Abstract 1724: The Effects of ApolipoproteinA-I Infusions on the Distribution and Anti-Inflammatory Capacity of High Density Lipoproteins in the Rabbit
Infusions of apolipoprotein (apoA-I) in the lipid-free or lipid-associated form inhibit acute vascular inflammation in rabbits. Here, we investigate how these infusions affect endogenous HDL distribution and whether they enhance the anti-inflammatory capacity of the total HDL fraction. Rabbits (n = 3/group) were infused with saline or with 125I-labelled apoA-I (8mg/kg) in the lipid-free form or as a constituent of discoidal reconstituted HDL (rHDL). Serial blood samples were collected at 1–360 min post-infusion. Plasma was isolated and subjected to 2-D gel electrophoresis. Distributions of endogenous apoA-I and 125I-labelled apoA-I were determined by immunoblotting and phosphorimaging, respectively. HDL were ultracentrifugally isolated from plasma at 5 and at 360 min post-infusion and their anti-inflammatory capacity was assessed by quantitating vascular cell adhesion molecule-1(VCAM-1) and intercellular adhesion molecule-1(ICAM-1) protein expression in TNF-α-activated human coronary artery endothelial cells. At 1 min post-infusion, 74 ± 1% of the lipid-free 125I-labelled apoA-I and 25 ± 2% of the lipid-associated 125I-labelled apoA-I had been cleared from the circulation. The remaining 125I-labelled apoA-I rapidly co-migrated with the endogenous HDL. Irrespective of whether the animals were infused with lipid-free apoA-I or rHDL, HDL size increased transiently at 5 min post-infusion. The ultracentrifugally isolated HDL inhibited VCAM-1 and ICAM-1 expression in a concentration dependent manner. Relative to the saline-infused animals, the anti-inflammatory capacity of the HDL from the animals infused with lipid-free apoA-I or rHDL was mildly enhanced at 5, but not at 360 min post-infusion.

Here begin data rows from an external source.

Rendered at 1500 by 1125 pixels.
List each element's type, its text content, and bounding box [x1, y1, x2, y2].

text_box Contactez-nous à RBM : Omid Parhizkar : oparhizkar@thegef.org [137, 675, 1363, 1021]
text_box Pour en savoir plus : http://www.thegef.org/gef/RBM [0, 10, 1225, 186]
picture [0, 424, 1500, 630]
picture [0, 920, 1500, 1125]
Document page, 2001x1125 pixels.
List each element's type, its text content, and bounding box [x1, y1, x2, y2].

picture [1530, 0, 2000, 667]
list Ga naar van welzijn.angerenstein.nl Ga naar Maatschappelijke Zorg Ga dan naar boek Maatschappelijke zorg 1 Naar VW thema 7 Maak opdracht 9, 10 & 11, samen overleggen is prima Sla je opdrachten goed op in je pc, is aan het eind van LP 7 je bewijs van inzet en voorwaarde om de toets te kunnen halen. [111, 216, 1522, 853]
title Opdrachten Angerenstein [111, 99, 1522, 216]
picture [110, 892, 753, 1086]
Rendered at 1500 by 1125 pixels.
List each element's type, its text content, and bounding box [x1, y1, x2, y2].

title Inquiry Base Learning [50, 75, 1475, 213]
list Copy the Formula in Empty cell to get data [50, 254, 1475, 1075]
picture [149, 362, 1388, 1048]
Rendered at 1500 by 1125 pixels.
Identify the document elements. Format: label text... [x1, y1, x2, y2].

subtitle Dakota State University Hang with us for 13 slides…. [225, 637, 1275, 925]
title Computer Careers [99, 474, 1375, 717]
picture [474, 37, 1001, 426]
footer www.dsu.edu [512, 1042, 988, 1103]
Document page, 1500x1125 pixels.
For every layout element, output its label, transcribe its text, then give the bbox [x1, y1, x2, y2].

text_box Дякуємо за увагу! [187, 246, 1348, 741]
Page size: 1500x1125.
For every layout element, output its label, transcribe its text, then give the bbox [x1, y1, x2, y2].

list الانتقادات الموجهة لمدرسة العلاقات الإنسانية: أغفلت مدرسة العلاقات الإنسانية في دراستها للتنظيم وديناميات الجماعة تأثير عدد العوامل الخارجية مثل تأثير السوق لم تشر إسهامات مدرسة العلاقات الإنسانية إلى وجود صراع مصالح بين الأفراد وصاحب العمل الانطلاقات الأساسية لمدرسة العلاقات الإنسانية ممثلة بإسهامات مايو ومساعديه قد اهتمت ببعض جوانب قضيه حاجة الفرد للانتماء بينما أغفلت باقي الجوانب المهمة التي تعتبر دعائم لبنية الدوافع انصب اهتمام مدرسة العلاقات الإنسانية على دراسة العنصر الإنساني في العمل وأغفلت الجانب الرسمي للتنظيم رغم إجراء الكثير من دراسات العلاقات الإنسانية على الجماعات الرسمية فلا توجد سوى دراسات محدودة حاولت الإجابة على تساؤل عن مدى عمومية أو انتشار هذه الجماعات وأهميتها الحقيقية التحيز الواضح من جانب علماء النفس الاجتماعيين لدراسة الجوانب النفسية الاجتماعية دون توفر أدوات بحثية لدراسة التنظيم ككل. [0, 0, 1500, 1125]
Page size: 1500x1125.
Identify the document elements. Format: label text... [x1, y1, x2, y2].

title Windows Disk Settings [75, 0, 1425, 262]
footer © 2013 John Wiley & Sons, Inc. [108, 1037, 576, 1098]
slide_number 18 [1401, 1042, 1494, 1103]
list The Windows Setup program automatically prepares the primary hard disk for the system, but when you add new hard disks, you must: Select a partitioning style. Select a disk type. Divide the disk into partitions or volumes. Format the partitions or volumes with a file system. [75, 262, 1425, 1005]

Lipid-free apoA-I is cleared from the circulation more rapidly than lipid-associated apoA-I,
the infused lipid-free and lipid-associated apoA-I that remains in the plasma rapidly co-migrates with endogenous HDL which transiently increases in size, and
the profound inhibition of acute vascular inflammation that was previously observed following infusion of apoA-I into rabbits is unlikely to be explained by changes in the anti-inflammatory capacity of the HDL fraction.